Sen. Obama also said the following:

"We cannot mortgage our children’s future on a mountain of debt. It’s time to put an end to the run-away spending and the record deficits – it’s not how you would run your family budget, and it must not be how Washington handles your tax dollars. It’s time to return to the fiscal responsibility and pay as you go budgeting that we had in the 1990s. Many in Congress have been fighting for these commonsense principles, and I will be a President who supports them and makes sure they succeed. That’s why I’m not going to stand here and simply tell you what I’m going to spend – I’m going to start by telling you how we’re going to save when I am President.

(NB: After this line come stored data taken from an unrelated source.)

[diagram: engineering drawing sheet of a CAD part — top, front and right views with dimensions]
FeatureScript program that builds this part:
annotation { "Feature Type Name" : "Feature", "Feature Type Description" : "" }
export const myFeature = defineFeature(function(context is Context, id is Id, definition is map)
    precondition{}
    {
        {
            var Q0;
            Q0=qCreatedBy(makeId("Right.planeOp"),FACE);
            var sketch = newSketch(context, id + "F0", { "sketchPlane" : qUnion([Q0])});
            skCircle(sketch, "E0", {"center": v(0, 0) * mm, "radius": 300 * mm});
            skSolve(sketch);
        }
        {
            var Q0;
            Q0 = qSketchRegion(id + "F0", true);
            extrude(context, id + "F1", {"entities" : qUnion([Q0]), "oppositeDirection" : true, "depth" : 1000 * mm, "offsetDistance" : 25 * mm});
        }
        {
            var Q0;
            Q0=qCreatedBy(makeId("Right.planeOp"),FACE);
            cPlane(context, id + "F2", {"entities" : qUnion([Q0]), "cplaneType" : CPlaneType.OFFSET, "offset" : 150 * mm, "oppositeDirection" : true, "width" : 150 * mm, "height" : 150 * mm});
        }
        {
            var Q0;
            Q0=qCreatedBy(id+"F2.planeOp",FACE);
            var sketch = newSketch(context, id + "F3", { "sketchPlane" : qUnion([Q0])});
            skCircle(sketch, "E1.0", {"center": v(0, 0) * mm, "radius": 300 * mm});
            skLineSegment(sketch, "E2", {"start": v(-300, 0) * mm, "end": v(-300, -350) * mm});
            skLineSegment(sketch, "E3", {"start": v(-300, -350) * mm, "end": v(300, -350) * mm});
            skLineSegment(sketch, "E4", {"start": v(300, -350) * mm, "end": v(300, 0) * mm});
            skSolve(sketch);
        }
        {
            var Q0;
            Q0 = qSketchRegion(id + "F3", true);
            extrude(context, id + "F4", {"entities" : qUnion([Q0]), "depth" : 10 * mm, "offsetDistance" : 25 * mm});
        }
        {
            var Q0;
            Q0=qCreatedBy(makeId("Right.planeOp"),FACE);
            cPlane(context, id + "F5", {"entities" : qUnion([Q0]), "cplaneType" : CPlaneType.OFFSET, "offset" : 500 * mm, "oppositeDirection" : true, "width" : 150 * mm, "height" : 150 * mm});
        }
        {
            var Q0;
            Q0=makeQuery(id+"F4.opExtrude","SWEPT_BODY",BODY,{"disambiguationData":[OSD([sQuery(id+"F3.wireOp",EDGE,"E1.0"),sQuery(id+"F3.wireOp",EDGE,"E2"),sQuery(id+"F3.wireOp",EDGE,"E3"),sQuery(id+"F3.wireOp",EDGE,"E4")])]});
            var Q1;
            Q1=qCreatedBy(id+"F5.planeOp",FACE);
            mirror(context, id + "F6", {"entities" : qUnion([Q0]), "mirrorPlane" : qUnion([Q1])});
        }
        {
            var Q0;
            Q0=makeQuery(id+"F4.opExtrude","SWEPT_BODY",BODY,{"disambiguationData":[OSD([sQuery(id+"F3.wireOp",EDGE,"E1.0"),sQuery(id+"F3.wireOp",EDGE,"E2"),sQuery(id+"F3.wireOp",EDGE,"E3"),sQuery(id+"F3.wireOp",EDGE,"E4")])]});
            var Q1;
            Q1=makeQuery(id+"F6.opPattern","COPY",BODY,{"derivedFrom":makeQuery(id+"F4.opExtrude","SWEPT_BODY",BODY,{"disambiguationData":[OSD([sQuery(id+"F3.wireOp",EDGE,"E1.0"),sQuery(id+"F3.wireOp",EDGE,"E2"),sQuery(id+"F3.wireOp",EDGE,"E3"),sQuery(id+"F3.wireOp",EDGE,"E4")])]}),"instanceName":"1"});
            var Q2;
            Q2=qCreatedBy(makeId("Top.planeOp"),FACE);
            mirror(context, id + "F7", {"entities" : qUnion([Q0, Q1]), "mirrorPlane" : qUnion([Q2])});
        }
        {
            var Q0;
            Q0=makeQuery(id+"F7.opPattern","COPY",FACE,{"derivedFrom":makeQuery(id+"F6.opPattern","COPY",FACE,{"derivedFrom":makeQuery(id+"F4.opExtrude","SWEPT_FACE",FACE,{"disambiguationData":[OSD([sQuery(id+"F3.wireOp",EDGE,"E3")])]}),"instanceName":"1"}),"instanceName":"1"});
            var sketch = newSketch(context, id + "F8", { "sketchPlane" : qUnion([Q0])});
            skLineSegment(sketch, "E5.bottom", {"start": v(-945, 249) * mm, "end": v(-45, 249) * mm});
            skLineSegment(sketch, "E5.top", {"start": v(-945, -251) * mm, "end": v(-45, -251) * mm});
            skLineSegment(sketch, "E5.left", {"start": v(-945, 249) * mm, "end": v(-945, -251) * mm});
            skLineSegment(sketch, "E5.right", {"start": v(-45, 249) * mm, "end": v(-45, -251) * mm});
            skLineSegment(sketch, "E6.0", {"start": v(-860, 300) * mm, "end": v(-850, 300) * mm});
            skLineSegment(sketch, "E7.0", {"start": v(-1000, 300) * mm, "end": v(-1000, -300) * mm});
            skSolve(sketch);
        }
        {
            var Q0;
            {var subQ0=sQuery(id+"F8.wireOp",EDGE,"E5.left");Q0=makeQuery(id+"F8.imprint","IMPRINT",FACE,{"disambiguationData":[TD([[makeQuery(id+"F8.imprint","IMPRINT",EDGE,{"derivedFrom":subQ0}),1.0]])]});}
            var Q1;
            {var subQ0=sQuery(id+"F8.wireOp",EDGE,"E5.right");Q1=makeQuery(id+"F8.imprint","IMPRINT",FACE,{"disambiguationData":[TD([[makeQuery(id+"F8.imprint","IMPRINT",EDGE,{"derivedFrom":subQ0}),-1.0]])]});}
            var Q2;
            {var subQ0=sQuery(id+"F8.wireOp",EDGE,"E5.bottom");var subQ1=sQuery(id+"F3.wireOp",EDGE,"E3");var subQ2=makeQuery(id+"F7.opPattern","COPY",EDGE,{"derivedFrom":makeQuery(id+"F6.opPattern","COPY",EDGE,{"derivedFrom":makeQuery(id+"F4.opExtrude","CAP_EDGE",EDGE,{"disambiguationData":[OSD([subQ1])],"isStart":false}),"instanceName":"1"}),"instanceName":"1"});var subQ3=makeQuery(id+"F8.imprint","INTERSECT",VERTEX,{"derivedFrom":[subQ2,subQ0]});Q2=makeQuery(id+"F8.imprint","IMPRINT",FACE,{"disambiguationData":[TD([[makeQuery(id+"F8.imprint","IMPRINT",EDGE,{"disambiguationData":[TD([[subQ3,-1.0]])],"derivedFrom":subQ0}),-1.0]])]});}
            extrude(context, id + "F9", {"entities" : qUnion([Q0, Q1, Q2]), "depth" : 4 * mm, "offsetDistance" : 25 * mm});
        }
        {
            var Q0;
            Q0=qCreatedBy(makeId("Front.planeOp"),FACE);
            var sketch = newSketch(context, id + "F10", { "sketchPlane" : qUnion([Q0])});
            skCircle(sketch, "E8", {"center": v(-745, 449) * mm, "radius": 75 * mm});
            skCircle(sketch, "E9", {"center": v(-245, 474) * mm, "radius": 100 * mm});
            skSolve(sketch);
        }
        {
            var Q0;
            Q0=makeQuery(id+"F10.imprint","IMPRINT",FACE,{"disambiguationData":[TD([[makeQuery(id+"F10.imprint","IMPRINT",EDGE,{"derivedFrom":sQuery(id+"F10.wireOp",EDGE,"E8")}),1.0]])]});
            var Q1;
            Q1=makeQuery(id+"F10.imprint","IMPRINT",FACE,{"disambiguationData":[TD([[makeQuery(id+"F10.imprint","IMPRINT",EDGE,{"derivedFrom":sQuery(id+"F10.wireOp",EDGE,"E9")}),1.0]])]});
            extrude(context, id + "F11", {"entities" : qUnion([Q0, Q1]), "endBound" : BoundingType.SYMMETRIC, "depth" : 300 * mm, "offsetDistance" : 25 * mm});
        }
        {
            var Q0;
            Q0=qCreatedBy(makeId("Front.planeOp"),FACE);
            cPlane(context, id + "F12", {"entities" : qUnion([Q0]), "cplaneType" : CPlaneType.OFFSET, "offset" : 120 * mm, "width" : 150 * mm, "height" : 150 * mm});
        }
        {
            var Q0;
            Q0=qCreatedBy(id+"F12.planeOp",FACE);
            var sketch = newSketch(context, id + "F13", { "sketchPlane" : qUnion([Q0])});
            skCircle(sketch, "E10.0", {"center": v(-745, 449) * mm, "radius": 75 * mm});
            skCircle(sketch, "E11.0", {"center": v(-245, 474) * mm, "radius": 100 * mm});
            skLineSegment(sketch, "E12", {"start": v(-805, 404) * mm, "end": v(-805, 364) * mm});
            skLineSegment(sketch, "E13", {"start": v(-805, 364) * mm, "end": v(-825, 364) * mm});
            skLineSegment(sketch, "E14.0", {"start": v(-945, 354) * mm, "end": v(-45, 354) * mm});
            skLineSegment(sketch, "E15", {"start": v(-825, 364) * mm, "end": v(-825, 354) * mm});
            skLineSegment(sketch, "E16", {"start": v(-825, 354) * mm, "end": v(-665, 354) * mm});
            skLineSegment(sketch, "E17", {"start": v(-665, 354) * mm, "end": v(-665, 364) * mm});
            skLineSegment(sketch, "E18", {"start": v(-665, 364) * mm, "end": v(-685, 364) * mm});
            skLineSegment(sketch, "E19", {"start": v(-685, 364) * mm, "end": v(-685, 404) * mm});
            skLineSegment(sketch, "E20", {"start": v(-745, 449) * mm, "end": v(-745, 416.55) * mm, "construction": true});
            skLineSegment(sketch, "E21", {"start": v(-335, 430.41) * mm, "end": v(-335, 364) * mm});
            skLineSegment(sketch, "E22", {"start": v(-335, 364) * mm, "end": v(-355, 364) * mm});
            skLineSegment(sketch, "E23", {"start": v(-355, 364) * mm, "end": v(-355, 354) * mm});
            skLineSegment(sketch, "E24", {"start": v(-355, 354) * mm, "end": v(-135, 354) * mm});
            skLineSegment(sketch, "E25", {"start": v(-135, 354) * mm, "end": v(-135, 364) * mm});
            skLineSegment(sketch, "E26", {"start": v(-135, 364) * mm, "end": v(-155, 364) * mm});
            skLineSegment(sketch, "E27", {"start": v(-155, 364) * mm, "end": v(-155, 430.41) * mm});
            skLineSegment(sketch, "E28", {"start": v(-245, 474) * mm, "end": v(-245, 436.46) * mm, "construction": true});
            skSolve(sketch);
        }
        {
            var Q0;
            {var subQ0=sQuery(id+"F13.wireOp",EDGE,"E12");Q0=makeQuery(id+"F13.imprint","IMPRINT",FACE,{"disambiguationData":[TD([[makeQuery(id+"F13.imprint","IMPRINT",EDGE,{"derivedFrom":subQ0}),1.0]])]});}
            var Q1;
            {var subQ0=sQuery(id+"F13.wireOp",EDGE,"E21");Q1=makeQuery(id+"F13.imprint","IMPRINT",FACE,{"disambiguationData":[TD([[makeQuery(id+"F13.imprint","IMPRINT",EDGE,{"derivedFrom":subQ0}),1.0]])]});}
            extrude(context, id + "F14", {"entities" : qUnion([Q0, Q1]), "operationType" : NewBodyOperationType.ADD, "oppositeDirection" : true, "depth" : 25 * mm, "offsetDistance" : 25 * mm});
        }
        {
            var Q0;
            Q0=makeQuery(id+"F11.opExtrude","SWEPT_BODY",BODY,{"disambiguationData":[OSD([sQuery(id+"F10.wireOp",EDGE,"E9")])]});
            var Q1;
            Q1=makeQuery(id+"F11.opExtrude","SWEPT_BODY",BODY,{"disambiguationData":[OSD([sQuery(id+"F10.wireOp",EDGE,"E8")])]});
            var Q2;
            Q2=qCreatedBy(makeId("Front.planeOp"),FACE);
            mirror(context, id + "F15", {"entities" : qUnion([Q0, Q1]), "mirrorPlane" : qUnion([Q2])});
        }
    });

I will go through the entire federal budget, page by page, line by line, and eliminate the programs that don’t work and aren’t needed. We should start by ending a war in Iraq that is costing us $10 billion a month while the Iraqi government sits on a $79 billion surplus. We should stop sending $15 billion a year in overpayments to insurance companies for Medicare, and go after tens of billions of dollars in Medicare and Medicaid fraud. We need to stop sending three billion a year to banks that provide student loans the government could provide for less. And we can end the hundreds of millions a year in subsidies to agribusiness that can survive just fine without your tax dollars, and use some of the money to help struggling family farmers. That’s what I’ll do as President.

And we can’t stop there. We lose $100 billion every year because corporations set up mailboxes offshore so they can avoid paying a dime of taxes in America. In the Senate, I worked across the aisle to crack down on these schemes. And as President, I will shut down those offshore tax havens and all those corporate loopholes once and for all. You shouldn’t have to pay higher taxes because some big corporation cut corners to avoid paying theirs. All of us have a responsibility to pay our fair share. That’s accountability. And that’s what we’ll have when I’m President.

As for the programs we do need, I will make them work better and cost less. I will create a High-Performance Team of experts that evaluates every agency and every office based on how well they’re serving the American taxpayer. I will save billions of dollars by cutting private contractors and improving management and oversight of the hundreds of billions of dollars our government spends on contracts. And I will finally end the abuse of no-bid contracts once and for all – the days of sweetheart deals for Halliburton will be over when I’m in the White House."

So, it's pretty clear that my team wants a stimulus package. From a libertarian Democrat point of view, we want to examine the effectiveness of the stimulus, and the budget ramifications of the stimulus.

Finally, I believe that one reason a stimulus package is not receiving much coverage right now is because it will have to wait for the next administration.